Eric Christiansen

My Dear Hugh: Letters from Richard Cobb to Hugh Trevor-Roper and Others edited by Tim Heald

issue 05 November 2011

Richard Cobb had many good friends, among them Hugh Trevor-Roper, who kept letters, and so made this selection possible. There must be many more letters, since the author was an inveterate correspondent at least from the 1930s. The wartime ones would be of greater historical interest than these, which are nearly all post-1967, many of them concerned with the essentially piddling subjects of university politics, pupils and personalities. Of course, these are foie gras and the sound of trumpets to persons connected with such things at Oxford and Cambridge, but the admirable publisher must be aiming at a larger audience than that, ignoring Cobb’s own repeated assertion that ‘nothing ever happens’ in Oxford.

He was not your average don. ‘One of the most eccentric figures of the university world,’ according to his obituary in Le Monde, and that meant both Great Britain and France. He was a French-English Janus, fired up with Gallic and John Bull prejudice in equal amounts, and ready to defend both in either language, opinionated almost to the point of frenzy.

I knew him slightly: not well enough to enlist in any of his vendettas, but close enough to sense the attraction of his personality for pupils and some colleagues despite his spluttering, goggle-eyed indignation, his tendency to fall over, and his curious smell: tobacco and booze, entendu, but something additional, more rank, unexpected from a married Salopian, perhaps; but in no way detracting from his magnetism as a teacher.

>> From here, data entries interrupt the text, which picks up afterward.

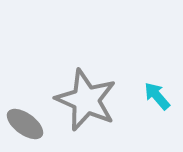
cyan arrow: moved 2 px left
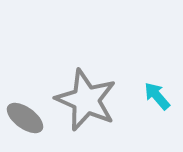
gray ellipse: moved 6 px up
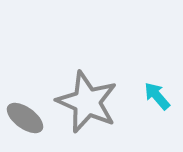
gray star: moved 1 px right, 2 px down
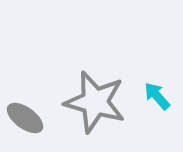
gray star: moved 8 px right; rotated 8 degrees counterclockwise
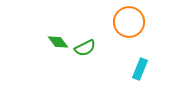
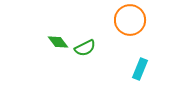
orange circle: moved 1 px right, 2 px up
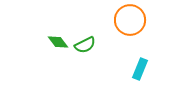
green semicircle: moved 3 px up
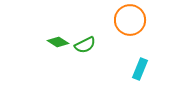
green diamond: rotated 20 degrees counterclockwise
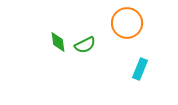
orange circle: moved 3 px left, 3 px down
green diamond: rotated 50 degrees clockwise
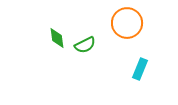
green diamond: moved 1 px left, 4 px up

He was small, noisy, usually eager for human contact, and although he would deny it, sometimes charming and nearly always kind in conversation, if not in his letters. His works in English left me weak at the knees with admiration, whether they concerned Restoration and Napoleonic France or Tunbridge Wells before the war, mainly because of his eye for the telling detail of everyday life which reveals the inadequacy of the generalisation.